Our bodies host a variety of microorganisms, and the microbial communities in and on our bodies have to maintain the right balances among their members, or problems can arise. This includes the overgrowth of harmful species, which are typically kept in check by the growth of other, beneficial microbial species. Candida albicans is a fungus that is a normal part of the human microbiome, for example, but it can cause problems when too much of it grows. Recent studies have found that even though Candida albicans is a normal part of the microbiome of roughly 50% of all people, the fungus is also responsible for about 70% of problematic fungal infections, worldwide.
Now scientists have revealed a novel mechanism that Candida albicans uses to damage tissue. This process involves a human protein called albumin, and it may explain why some strains of Candida albicans seem harmless when they are analyzed in a laboratory, but they cause serious infections in people. The findings have been reported in Nature Communications.

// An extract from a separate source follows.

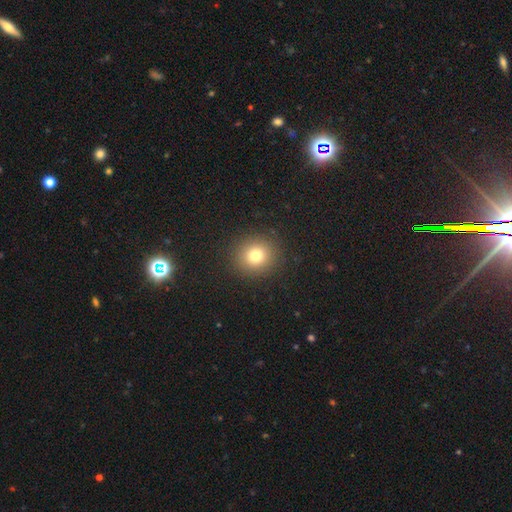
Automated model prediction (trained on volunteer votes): The model was most divided on "smooth or featured": smooth: 78%, star or artifact: 14%, featured or disk: 8%. More confident: merging — none (90%); how rounded — round (86%).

Candida albicans is known to grow processes called hyphae that can invade the tissues of its host, and produce toxins that cause problems. This latest work has shown how crafty this organism is, and the many ways it can damage human tissue.

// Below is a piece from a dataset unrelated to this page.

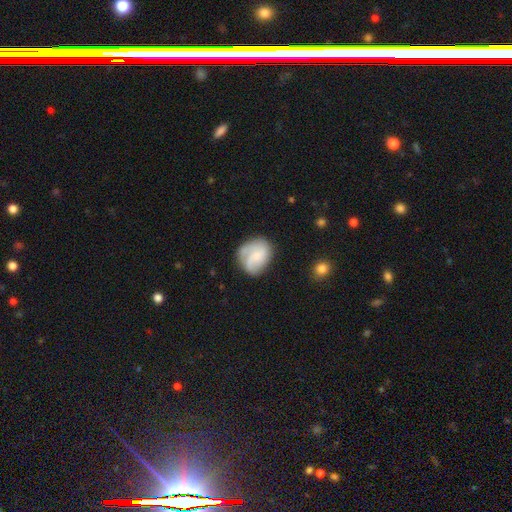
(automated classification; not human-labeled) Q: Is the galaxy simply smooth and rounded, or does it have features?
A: featured or disk — 51%.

When scientists have examined Candida albicans that has been isolated from patient infections, some haven't caused problems when applied to laboratory research models. This led scientists to wonder what they were missing.

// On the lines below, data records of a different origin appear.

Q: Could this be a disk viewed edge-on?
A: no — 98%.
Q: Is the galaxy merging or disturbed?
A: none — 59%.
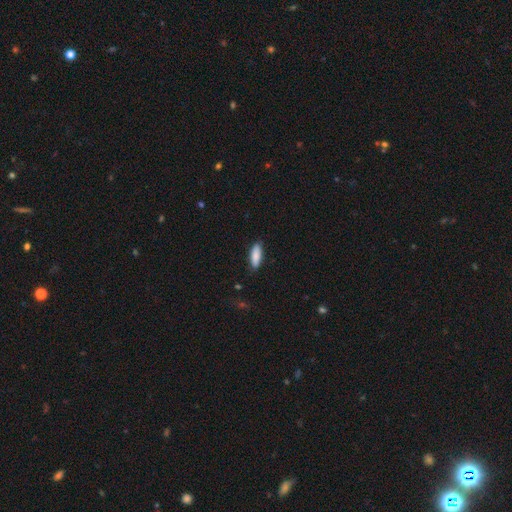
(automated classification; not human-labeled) smooth-or-featured: smooth: 86% | featured or disk: 8% | star or artifact: 6%
  how-rounded: in between: 60% | cigar-shaped: 39% | round: 2%
  merging: none: 85% | minor disturbance: 12% | major disturbance: 2% | merger: 1%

A protein known as albumin is the most common blood protein in humans, and has a variety of important roles. But it seems albumin can also be hijacked. When Candida was grown in the presence of albumin, even strains that are not pathogenic become invasive and dangerous: they grow tough colonies known as biofilms; and they started producing a molecule called 13-HODE that can harm human cells
"Even strains or mutants previously considered non-virulent in the lab became cytotoxic when albumin was present," said first study author Sophia Hitzler, a graduate candidate in the lab of Mark Gresnigt at the Leibniz Institute for Natural Product Research and Infection Biology (Leibniz-HKI). "We discovered that Candida albicans can use an alternative pathogenicity strategy."
This work has highlighted the adaptability of pathogens, and has also revealed considerations that should be applied to future research on fungal pathogens. Namely, are host cell proteins contributing to the mechanisms of these pathogens? Model systems that investigate such questions should reflect the human host environment as accurately as possible.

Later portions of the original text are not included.